Two hundred and fifty years after Americans declared independence from Britain and began writing the first state constitutions, it’s not the Constitution that’s dead. It’s the idea of amending it. “The whole purpose of the Constitution,” Scalia once said, “is to prevent a future society from doing what it wants to do.” This is not true. One of the Constitution’s founding purposes was to prevent change. But another was to allow for change without violence. Amendment is a constitution’s mechanism for the prevention of insurrection—the only way to change the fundamentals of government without recourse to rebellion. Amendment is so essential to the American constitutional tradition—so methodical and so entirely a conception of endurance through adaptation—that it can best be described as a philosophy. It is, at this point, a philosophy all but forgotten.

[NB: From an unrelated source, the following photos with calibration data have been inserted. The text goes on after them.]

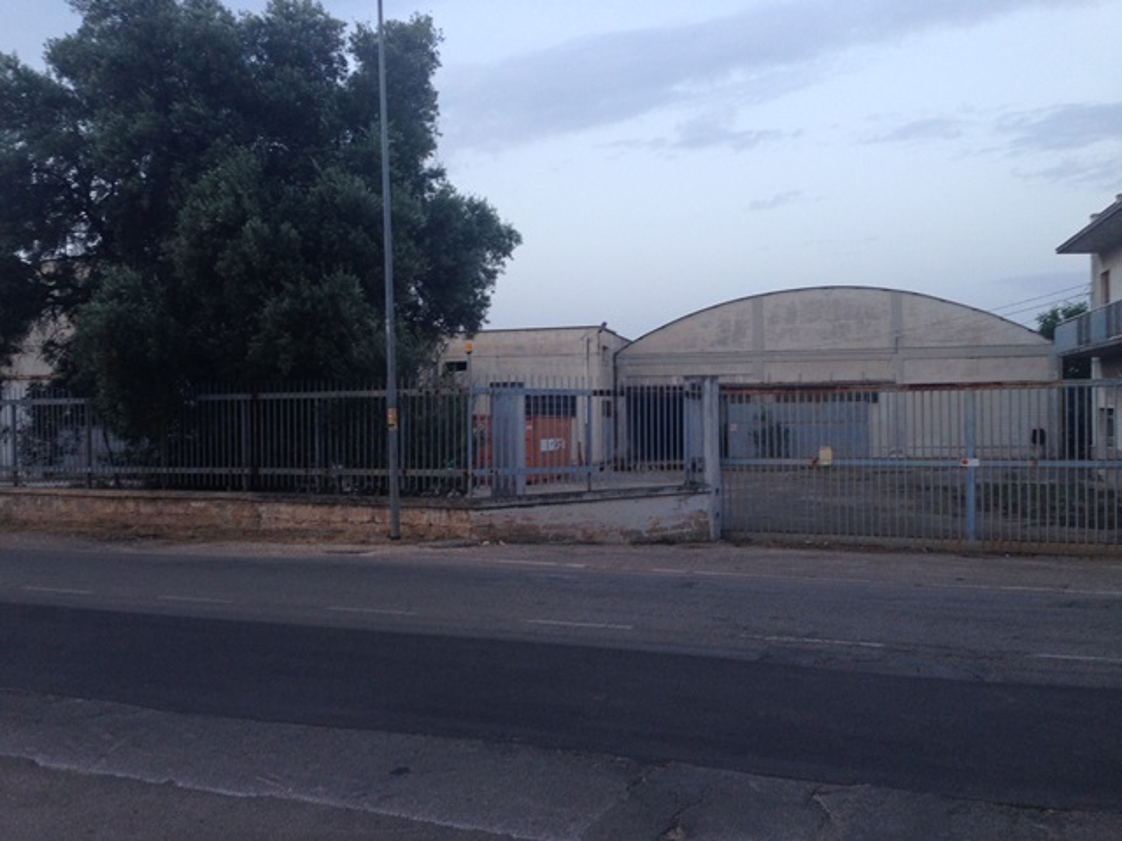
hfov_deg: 55.4
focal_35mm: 33
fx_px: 1070
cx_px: 561
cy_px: 420
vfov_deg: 42.9
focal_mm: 4.12
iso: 50
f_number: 2.4
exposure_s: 1/40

The philosophy of amendment is foundational to modern constitutionalism. It has structured American constitutional and political development for more than two centuries. It has done so in a distinctive, halting pattern of progression and regression: Constitutional change by way of formal amendment has alternated with judicial interpretation, in the form of opinions issued by the U.S. Supreme Court, as a means of constitutional revision.
This pattern has many times provided political stability, with formal amendment and judicial interpretation as the warp and weft of a sturdily woven if by now fraying and faded constitutional fabric. But the pattern, which features, at regular intervals, the perception by half the country that the Supreme Court has usurped the power of amendment, has also led to the underdevelopment of the Constitution, weakened the idea of representative government, and increased the polarization of American politics—ultimately contributing, most lately, to the rise of a political style that can only be called insurrectionary.
The U.S. Constitution has one of the lowest amendment rates in the world. Some 12,000 amendments have been formally introduced on the floor of Congress; only 27 have ever been ratified, and there has been no significant amendment in more than 50 years. That is not because Americans are opposed to amending constitutions. Since 1789, Americans have submitted at least 10,000 petitions and countless letters, postcards, and phone and email messages to Congress regarding constitutional amendments, and they have introduced and agitated for thousands more amendments in the pages of newspapers and pamphlets, from pulpits, at political rallies, on websites, and all over social media. Every state has its own constitution, and all of them have been frequently revised and replaced. One delegate to a 19th-century constitutional convention in Missouri suggested that a state constitution ought to be rewritten every 14 years on the theory that every seven years, “every bone, muscle, tissue, fibre and nerve matter”—every cell in the human body—is replaced, and surely, in twice that time, every constitution ought to be amended too.